L.A. Mayor: GOP ‘Can’t Just Trot Out A Brown Face’ And Expect Votes

TAMPA, Fla. — The Republican convention may feature a slew of Latino speakers, but Los Angeles Mayor Antonio Villaraigosa told reporters on Tuesday that the GOP’s latest goodwill effort isn’t going to cut it with Latino voters.

“You can’t just trot out a brown face or a Spanish surname and expect people are going to vote for your party,” Villaraigosa, who is chairman of this year’s Democratic National Convention, said at a press conference in Tampa.

He singled out the RNC’s platform, a draft of which leaked to the press and which includes a statement of support for state laws that crack down on illegal immigrants, a plank calling for completion of a border fence and another opposing in-state tuition for undocumented students.

“This is a party with a platform that calls for the self-deportation of 11 million people,” he said. “What country in the world has ever deported 11 million people?”

A slew of recent polls show Romney scraping bottom with Latino voters — behind even John McCain’s disastrous 2008 performance. Villaraigosa predicted Democrats would garner “close to 70 percent of the Latino vote.”

While the GOP is looking to create a big-tent image, most of its featured Latino politicians largely toe the party line on immigration. Speakers like Nevada Gov. Brian Sandoval, New Mexico Gov. Susana Martinez and Texas Senate candidate Ted Cruz all oppose a stand-alone DREAM Act and have condemned Obama’s executive action halting deportations of some young illegal immigrants.

With the party’s immigration position firmly planted on the right, the economy appears to be Republican leaders’ No. 1 answer to all questions regarding the Hispanic community.

The Romney campaign launched a new Spanish-language ad on Tuesday. In it, Romney speaks directly to the camera, asking Latino voters to consider the impact the struggling economy has had on their lives over the last few years. At a bilingual RNC briefing with Latino reporters on Monday, Republican officials tried to steer the topic to the unemployment rate even in the face of a barrage about the GOP’s hardline immigration position.

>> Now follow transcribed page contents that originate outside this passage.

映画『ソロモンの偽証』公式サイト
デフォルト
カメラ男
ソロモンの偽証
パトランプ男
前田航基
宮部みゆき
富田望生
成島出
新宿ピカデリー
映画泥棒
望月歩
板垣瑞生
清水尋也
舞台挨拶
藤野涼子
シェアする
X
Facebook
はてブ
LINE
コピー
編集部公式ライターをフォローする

House Speaker John Boehner bluntly told reporters on Monday that if Republicans can’t actually win over minority voters, a weak recovery might at least keep them from voting in droves for Democrats.

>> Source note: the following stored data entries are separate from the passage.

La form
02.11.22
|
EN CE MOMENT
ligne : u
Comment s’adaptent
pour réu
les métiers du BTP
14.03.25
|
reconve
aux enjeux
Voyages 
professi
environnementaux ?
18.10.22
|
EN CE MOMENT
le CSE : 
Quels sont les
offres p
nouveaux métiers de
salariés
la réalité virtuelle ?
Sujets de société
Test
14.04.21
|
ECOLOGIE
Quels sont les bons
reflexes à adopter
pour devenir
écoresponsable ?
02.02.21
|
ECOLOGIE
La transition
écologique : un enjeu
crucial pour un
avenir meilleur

“These groups have been hit the hardest,” Boehner said. “They may not show up and vote for our candidate but I’d suggest to you they won’t show up and vote for the president either.”

Villaraigosa told TPM that he wasn’t surprised by Boehner’s comments. He noted that earlier Republican ads and statements played up Latino disillusionment over Obama’s failure to pass the DREAM Act or a comprehensive immigration reform bill. Left out: the fact that Republican lawmakers overwhelmingly led the charge to block them.

“We saw right after Romney clinched the nomination, they were doing commercials to depress the vote,” he said.